• Work to do:
**1.** Reproduce the Milan transit notebook word for word from "# GTFS integration" up to and including "stored at 'data/gtfs'folder.".
**2.** Write the next part of the Milan transit notebook, picking up after its last sentence.

• Document:

# GTFS integration for Milano Area PT with integration of train routes for airport access
Author Ilias Parmaksizoglou

This notebook provided a description on how to redefine a GTFS file and describe the PT infrastracture for users that want to access Malpensa International Airport

All GTFS file were downloaded from [Transitland](https://www.transit.land/). Specifically:

* GTFS for Public Transit (PT) (tram,metro,bus) from AMAT - [GTFS_ATM](https://www.transit.land/feeds/f-u0nd-comunedimilano)
* GTFS for Trains from Trenord - [GTFS_Trenord](https://www.transit.land/feeds/f-u0n-trenord)

Both GTFS feeds are updated regularly. For the specific GTFS uses the period of combined scheduled validity is 09/05/2023 - 10/06/2023. Local versions of the file are stored at 'data/gtfs'folder.

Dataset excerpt
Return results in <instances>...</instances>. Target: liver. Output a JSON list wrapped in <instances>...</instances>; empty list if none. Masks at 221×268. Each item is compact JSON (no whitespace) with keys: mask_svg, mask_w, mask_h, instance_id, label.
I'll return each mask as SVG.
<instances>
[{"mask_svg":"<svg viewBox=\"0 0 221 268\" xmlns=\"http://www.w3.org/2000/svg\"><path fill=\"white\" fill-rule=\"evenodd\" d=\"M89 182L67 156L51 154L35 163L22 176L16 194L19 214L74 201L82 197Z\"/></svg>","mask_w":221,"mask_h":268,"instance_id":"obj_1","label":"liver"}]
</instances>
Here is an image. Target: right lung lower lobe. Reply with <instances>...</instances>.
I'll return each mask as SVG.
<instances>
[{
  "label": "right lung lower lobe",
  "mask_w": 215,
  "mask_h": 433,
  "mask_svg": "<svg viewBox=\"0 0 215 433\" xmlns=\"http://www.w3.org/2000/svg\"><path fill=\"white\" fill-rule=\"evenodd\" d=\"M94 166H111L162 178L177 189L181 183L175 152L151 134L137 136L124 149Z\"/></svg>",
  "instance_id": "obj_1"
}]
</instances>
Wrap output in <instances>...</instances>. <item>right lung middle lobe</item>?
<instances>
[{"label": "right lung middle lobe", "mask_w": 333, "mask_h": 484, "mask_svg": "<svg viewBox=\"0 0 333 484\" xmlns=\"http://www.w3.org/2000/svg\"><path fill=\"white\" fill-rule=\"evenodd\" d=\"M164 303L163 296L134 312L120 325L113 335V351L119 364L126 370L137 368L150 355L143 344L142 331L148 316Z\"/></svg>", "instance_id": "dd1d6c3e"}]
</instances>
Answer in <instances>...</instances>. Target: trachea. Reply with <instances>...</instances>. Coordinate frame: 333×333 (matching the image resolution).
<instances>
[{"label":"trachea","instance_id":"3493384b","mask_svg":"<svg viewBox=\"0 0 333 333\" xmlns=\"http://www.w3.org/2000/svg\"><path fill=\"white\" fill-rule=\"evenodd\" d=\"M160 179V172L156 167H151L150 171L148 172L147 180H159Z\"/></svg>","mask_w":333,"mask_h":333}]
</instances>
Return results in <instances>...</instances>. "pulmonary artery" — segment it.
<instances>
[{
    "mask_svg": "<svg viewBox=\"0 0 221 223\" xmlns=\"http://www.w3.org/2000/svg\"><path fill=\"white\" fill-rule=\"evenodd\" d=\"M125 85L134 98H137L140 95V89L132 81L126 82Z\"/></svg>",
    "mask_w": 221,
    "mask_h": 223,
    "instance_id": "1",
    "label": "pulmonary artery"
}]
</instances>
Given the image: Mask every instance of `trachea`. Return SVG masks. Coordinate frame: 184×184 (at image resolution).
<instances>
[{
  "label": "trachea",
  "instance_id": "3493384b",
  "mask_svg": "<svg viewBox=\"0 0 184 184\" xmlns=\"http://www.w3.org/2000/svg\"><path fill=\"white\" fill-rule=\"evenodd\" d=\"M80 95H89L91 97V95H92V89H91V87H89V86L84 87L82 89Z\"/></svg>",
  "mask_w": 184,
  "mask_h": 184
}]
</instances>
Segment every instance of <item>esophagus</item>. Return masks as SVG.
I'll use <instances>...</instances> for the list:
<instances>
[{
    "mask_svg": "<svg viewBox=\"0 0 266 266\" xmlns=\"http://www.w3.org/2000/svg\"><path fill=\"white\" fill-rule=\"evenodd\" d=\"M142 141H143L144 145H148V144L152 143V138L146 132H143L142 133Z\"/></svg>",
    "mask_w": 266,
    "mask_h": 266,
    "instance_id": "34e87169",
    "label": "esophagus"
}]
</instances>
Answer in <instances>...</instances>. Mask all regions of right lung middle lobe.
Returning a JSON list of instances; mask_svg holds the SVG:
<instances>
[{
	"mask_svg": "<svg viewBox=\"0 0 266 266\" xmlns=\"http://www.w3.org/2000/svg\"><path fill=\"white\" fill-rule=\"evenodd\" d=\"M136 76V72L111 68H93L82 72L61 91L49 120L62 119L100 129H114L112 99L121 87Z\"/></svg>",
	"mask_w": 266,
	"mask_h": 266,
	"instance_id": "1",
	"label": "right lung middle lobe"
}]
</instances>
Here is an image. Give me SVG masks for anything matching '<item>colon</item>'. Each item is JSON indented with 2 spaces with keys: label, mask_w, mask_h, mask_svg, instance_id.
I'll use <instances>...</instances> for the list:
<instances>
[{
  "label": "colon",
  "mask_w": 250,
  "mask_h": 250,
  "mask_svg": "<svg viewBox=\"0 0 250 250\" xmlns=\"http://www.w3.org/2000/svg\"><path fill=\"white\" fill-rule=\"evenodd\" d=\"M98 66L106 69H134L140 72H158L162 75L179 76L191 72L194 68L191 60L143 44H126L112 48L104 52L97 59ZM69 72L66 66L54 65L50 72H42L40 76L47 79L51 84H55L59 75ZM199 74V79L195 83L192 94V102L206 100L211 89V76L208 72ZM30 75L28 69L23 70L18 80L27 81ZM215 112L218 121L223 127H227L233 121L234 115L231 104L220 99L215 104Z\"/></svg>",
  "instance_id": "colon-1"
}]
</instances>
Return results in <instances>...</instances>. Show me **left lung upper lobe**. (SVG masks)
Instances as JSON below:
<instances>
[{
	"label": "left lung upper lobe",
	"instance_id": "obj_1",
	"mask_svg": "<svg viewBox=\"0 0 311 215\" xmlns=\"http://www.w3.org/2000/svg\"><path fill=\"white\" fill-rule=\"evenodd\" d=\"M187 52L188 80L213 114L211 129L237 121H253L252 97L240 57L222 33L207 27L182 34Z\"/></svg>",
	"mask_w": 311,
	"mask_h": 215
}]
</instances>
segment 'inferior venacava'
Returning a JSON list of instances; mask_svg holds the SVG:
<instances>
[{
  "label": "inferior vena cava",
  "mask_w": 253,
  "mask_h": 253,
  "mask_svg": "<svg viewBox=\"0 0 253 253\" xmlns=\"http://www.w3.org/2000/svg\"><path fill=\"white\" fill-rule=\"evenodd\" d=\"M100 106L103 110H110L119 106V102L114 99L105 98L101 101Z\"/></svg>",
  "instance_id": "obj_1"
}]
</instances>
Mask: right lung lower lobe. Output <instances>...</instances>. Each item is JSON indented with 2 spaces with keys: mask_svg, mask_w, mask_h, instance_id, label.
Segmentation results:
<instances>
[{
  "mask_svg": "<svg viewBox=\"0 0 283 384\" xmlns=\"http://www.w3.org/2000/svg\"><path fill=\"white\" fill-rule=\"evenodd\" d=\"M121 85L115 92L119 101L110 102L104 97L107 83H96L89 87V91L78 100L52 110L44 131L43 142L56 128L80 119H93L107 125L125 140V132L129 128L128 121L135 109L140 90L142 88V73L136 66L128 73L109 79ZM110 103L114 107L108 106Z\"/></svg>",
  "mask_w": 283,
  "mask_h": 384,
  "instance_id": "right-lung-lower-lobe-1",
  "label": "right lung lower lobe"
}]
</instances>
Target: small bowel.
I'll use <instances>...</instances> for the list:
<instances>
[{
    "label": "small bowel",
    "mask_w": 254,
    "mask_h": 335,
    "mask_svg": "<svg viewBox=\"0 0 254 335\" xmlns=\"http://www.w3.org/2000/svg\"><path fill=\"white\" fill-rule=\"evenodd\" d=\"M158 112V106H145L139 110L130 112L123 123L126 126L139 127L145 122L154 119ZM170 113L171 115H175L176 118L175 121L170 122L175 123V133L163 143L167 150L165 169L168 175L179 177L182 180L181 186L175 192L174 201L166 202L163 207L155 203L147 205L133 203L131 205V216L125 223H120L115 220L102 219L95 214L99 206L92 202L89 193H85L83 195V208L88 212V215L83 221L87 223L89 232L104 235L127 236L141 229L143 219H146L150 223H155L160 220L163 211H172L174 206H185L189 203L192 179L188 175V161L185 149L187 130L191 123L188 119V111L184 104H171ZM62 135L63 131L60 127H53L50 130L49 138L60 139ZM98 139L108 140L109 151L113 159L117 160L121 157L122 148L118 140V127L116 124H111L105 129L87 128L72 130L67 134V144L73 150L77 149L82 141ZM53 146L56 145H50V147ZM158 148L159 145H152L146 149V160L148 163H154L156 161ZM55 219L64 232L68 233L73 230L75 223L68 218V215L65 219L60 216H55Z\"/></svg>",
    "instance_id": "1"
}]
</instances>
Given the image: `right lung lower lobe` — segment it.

• Answers per task:
**1.**
# GTFS integration for Milano Area PT with integration of train routes for airport access
Author Ilias Parmaksizoglou

This notebook provided a description on how to redefine a GTFS file and describe the PT infrastracture for users that want to access Malpensa International Airport

All GTFS file were downloaded from [Transitland](https://www.transit.land/). Specifically:

* GTFS for Public Transit (PT) (tram,metro,bus) from AMAT - [GTFS_ATM](https://www.transit.land/feeds/f-u0nd-comunedimilano)
* GTFS for Trains from Trenord - [GTFS_Trenord](https://www.transit.land/feeds/f-u0n-trenord)

Both GTFS feeds are updated regularly. For the specific GTFS uses the period of combined scheduled validity is 09/05/2023 - 10/06/2023. Local versions of the file are stored at 'data/gtfs'folder.

**2.**
In [1]:
# Selects row relating to associatied parameters in other GTFS file for specific cell
def reduce_file(cur_input,factor,cell):
    frames = []
    for idx,r in cur_input.iterrows():
        if r[cell] in factor:
            frames.append(idx)

    cur_input = cur_input.loc[frames]
    return cur_input

In [2]:
# Loading libraries
import pandas as pd
from shapely.geometry import Point
import csv
import numpy as np
import os
import zipfile
os.environ['USE_PYGEOS'] = '0'
import geopandas as gpd
st_date,end_date = "20230509","20230610"

The current case study focuses on the infrastracture of Milano Metropolitan Area (MMA). Hence, the AMAT GTFS is too extenive. To reduce it we are going to utilize a pre-existing zonal classification of MMA, which separates it to 88 zones. We will keep only stops within this area. A geojson which already has this structure established is stored in the 'data' folder. The file was located from this [link](https://dati.comune.milano.it/dataset/ds964-nil-vigenti-pgt-2030/resource/9c4e0776-56fc-4f3d-8a90-f4992a3be426).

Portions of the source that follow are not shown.